Kids & Credit Cards
You teach your children about the birds and the bees. You teach them to love. You teach them about responsibility. Is there something might have overlooked?
You probably thought I was going to say "money," but chances are you've taught them about that too. Allowances help children learn what things cost. And when you set limits on what you buy for them, they learn to save for other things.
But young people in amazing numbers don't learn about debt until they realize they have too much of it. Even parents who talk to their kids about saving or budgeting don't think to bring it up. Then those kids hit the real world. Suddenly, they're offered credit and may not know how to handle it.
Before your children leave the nest, tell them three things about credit cards: Credit bureaus keep track of whether they pay on time. If they fall behind, they might have trouble getting a mortgage or car loan — or might be charged higher interest rates than others.
College Students and Credit
College students are showered with credit-card applications, even when they have no jobs. The card issuers tell them to count the money their parents give them as "personal income." That figure can even include what you pay for their college expenses. By that measure, your child's "income" could be $20,000 or more — allowing for a lot of debt.
There's intense competition among issuers to get credit cards into young people's hands, because studies show we tend to keep the card we start with. You may be surprised to learn that your college kid can get credit cards without your permission. He might have as many as five or six cards, with debt on all of them — and you'll never know until the tearful phone call home.
Card issuers say that students have the same good payment record as most adults. But parents may be paying those bills, so their children won't start life with soiled credit histories. The issuers are effectively counting on you to pay by letting students rely on your money to qualify in the first place.
Should You and Your Child Share a Card?
Youngsters have to be 18 to get a credit card of their own. But at any age, they can have a card on your account.
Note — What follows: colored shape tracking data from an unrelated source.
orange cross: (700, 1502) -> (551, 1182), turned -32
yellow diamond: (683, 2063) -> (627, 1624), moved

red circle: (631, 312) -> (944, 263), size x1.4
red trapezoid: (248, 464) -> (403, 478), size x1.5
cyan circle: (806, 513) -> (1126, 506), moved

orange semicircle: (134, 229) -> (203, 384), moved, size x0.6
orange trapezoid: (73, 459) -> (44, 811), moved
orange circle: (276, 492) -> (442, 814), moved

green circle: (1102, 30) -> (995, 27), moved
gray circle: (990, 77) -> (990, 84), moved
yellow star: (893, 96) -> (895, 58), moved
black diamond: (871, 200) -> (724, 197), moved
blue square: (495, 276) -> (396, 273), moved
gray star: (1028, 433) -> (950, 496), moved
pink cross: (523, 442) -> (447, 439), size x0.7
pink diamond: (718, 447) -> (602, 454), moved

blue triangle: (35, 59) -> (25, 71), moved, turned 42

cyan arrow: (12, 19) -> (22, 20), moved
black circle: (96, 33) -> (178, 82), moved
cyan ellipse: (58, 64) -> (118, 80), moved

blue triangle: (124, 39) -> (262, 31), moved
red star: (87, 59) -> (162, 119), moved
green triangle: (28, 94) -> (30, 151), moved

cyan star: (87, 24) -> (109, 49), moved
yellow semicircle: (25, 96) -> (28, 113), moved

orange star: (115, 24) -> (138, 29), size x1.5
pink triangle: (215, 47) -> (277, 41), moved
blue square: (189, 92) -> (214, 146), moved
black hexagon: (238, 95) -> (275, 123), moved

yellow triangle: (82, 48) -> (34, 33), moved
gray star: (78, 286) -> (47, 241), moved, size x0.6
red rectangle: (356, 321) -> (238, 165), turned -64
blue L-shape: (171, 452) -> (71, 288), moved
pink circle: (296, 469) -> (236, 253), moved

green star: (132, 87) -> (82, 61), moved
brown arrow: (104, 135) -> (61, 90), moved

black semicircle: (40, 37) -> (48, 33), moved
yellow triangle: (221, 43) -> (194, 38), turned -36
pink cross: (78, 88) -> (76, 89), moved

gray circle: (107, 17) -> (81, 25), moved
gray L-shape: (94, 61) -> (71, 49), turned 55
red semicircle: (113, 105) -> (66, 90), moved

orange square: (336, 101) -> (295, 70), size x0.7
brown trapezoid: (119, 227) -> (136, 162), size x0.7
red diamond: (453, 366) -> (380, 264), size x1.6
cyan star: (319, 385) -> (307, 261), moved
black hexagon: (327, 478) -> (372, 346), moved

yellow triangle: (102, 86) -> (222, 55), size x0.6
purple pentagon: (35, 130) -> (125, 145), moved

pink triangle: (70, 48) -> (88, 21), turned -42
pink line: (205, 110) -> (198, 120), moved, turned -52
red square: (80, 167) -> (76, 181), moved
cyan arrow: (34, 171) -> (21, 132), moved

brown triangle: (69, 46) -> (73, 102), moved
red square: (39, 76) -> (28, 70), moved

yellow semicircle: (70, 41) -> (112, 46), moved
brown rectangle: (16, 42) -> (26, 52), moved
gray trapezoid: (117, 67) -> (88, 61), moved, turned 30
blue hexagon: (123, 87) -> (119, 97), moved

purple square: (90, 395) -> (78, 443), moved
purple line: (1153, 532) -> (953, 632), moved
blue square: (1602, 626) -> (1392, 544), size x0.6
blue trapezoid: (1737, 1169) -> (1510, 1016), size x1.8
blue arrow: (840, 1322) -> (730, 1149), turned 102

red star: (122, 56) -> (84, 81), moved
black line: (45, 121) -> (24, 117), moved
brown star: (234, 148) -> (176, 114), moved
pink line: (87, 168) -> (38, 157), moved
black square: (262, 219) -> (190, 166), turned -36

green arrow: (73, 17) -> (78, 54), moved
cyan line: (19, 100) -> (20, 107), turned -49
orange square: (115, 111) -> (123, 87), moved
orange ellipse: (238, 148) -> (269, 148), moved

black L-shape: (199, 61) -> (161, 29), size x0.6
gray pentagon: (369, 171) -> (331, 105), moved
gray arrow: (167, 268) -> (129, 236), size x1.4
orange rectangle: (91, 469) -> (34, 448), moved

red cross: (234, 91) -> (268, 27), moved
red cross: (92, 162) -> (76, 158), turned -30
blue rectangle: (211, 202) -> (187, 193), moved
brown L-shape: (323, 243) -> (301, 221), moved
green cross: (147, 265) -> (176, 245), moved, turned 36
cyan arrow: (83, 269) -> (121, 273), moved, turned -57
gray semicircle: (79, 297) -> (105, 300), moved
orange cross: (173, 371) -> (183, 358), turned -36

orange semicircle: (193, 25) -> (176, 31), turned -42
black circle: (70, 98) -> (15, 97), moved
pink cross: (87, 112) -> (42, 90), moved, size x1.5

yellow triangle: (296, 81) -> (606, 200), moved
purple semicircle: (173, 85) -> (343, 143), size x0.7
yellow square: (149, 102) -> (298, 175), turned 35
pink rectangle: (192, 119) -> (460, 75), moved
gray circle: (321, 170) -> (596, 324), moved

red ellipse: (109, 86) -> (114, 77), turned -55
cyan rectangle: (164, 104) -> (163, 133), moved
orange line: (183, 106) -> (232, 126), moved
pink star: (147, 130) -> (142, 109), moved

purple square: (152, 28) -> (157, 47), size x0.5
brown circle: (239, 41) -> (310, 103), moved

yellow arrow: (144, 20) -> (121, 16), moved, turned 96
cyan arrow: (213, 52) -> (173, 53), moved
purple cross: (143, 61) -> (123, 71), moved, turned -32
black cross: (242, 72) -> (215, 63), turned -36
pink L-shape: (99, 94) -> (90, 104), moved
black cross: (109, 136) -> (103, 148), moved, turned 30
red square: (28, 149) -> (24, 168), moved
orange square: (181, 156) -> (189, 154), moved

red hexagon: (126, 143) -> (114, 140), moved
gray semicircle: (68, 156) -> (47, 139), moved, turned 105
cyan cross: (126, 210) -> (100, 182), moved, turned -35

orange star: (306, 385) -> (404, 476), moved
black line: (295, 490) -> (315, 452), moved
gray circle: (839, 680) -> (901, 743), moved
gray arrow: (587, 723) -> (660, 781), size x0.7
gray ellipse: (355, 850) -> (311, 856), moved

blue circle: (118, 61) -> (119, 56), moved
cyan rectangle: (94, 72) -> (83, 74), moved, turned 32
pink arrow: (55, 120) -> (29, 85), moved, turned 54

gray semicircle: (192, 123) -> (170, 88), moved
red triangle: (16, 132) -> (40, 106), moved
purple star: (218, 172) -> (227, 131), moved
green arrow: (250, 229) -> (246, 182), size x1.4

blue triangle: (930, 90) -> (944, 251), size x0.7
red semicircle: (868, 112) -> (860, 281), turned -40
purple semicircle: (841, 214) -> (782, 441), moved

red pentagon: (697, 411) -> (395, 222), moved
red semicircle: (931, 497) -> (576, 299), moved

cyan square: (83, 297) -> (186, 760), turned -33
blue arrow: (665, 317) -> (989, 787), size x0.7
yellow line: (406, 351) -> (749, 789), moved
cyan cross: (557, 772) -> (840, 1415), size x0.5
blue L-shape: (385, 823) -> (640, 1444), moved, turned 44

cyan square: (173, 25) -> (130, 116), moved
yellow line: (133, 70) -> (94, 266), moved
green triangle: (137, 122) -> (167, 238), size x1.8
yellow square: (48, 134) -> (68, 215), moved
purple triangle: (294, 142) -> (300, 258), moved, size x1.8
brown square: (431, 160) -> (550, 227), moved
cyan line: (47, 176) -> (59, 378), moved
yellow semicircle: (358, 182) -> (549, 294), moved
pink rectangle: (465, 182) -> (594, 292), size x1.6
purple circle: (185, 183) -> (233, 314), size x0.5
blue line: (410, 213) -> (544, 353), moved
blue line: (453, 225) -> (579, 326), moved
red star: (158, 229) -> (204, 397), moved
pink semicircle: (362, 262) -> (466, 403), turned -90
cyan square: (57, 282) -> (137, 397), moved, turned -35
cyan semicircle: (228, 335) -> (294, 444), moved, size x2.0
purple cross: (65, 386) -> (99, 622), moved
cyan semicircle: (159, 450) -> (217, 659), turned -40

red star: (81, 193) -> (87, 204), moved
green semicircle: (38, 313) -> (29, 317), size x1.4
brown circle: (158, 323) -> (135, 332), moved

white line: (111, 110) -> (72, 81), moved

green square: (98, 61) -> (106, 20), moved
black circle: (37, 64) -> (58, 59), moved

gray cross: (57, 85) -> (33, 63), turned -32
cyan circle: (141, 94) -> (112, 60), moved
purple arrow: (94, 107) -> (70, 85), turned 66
Call your credit-card issuer and say you want to make them "authorized users." They'll get a card with their name on it, but the bills will come to you and you're responsible.
Growing numbers of parents are giving cards to high-schoolers — gasoline credit cards for driving emergencies, and bank cards for them to shop with. The case for shared cards:
- They are training devices. Youngsters get used to having plastic in their pockets, so maybe they won't feel like showing off when they get a card wholly their own.
- There are usually no surprises. Your kids can't run up debt for months behind your back (although they could hit you with one awful bill).
- Parental supervision may save your youngster from herself — and from the lure of impulse buying.
- When you share a card, decide in advance what the child should use it for and who pays the bills. If the child runs up more debt than he can cover, take back the card and put him on a repayment plan. Don't forgive the debt. Visa and MasterCard won't when he moves into the real world. Paying you is practice too.
What Your Child Needs to Know
Before your children leave the nest, tell them three things about credit cards:
Credit bureaus keep track of whether they pay on time. If they fall behind, they might have trouble getting a mortgage or car loan — or might be charged higher interest rates than others.
A card might start with a six-month interest rate of 9 percent. But look at the "annual percentage rate" (APR), because that's what a user really pays. Cards for first-timers tend to charge 24 to 27 percent. But young people who establish good credit histories should shop for one that charges 14 percent or less.
One card is plenty. A child spending more than they can repay each month is headed for credit hell.